By law, city workers can reclassify their pension for illnesses stemming from their work at Ground Zero. The 9/11 presumption bill establishes a legal presumption that city workers who responded to the 9/11 attacks and cleanup efforts and who later developed diseases linked to their work at the World Trade Center were entitled to accidental disability retirement pensions worth 75% of their salaries.

Yet NYCERS denied Smiley’s application for a World Trade Center disability pension. After more than five years of litigation and appeals, NYCERS granted him a three-quarters disability pension — for PTSD only. NYCERS’ medical board — a three-physician panel that included no doctors who specialized in 9/11-related diseases — rejected his more serious World Trade Center illnesses.

Smiley’s experience is far from singular.

During her second appeal of a World Trade Center disability denial, NYCERS concluded that city EMT Ivonne Sanchez was not disabled and could return to work as an FDNY EMT, even though she was already retired on a three-quarters pension and had been diagnosed with 9/11-related breast cancer, asthma and GERD. After multiple rejections and appeals, NYCERS approved her — for asthma only. Put bluntly, if she died of cancer, her children would not receive accidental death benefits.

For years, city EMS workers have been denied World Trade Center disability pensions at a higher rate than firefighters. NYCERS rejected around half of World Trade Center disability claims filed by EMTs and paramedics in 2017. The FDNY Pension Fund, by contrast, approved 75% of disability claims filed by firefighters.

There was only one 9/11. Why were EMS workers who responded to the same disaster receiving unequal treatment when it came to World Trade Center accidental disability pensions they’re entitled to by law?

This question kept Smiley up at night.

In 2016, he became the volunteer World Trade Center Liaison for the FDNY Local 2507 paramedics, EMTs and Inspectors Union. He began advocating for 9/11 EMTs and paramedics at the national level. In 2017, the state Senate opened an investigation into the pension disparity. Legislation soon passed that allowed NYCERS to expand the number of physicians on its board from 14 to 24 and broaden the range of specialties to include areas of medicine relevant to World Trade Center first responders, like oncology.

EMS workers waited for NYCERS to institute these changes. But for three years nothing happened.
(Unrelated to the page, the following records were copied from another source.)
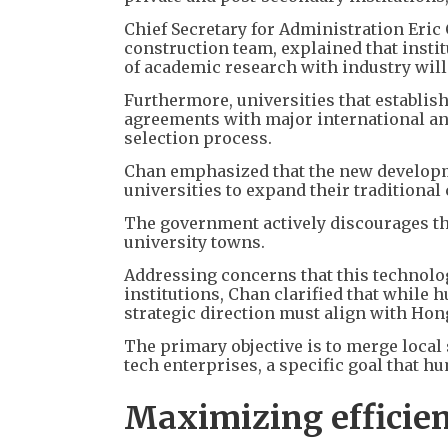
Chief Secretary for Administration Eri
construction team, explained that insti
of academic research with industry will
Furthermore, universities that establis
agreements with major international and
selection process.
Chan emphasized that the new developme
universities to expand their traditiona
The government actively discourages th
university towns.
Addressing concerns that this technol
institutions, Chan clarified that while
strategic direction must align with Ho
The primary objective is to merge local 
tech enterprises, a specific goal that hu
Maximizing efficien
In 2020, NYCERS finally added three specialists to its board.

“We drop out of the light because people think 9/11 is only on 9/11,” Smiley said. “But 9/11 does not end on 9/11 for us. 9/11 is every day of our lives.”

Smiley said the first responders he advocates for are so discouraged by the city pension system’s high rejection rate of EMS workers that they hesitate to approach NYCERS, even though they desperately need help. An EMT with 9/11-related pancreatic cancer told Smiley, “I’m afraid I’ll die before NYCERS approves my pension application.”

“Every time you put in an appeal,” Smiley said, “It’s three doctors in a room at NYCERS. You sit there, and they embarrass and humiliate you.”

A NYCERS doctor asked one wheelchair-bound 9/11 paramedic with cancer, “Is that wheelchair yours?” When a city EMT undergoing chemotherapy for stage three 9/11 cancer sat before the NYCERS medical board, one of the doctors read a job description of EMS work. Then he looked at her and said, “So you can’t push, pull and lift?”

The price Smiley and other emergency responders paid for being on-duty on Sept. 11 was tragically high. Now, on the 20th anniversary of the attacks, many EMS workers are looking at New York City and wanting answers.

Why have we failed first-responders so profoundly? This question should keep us all up at night.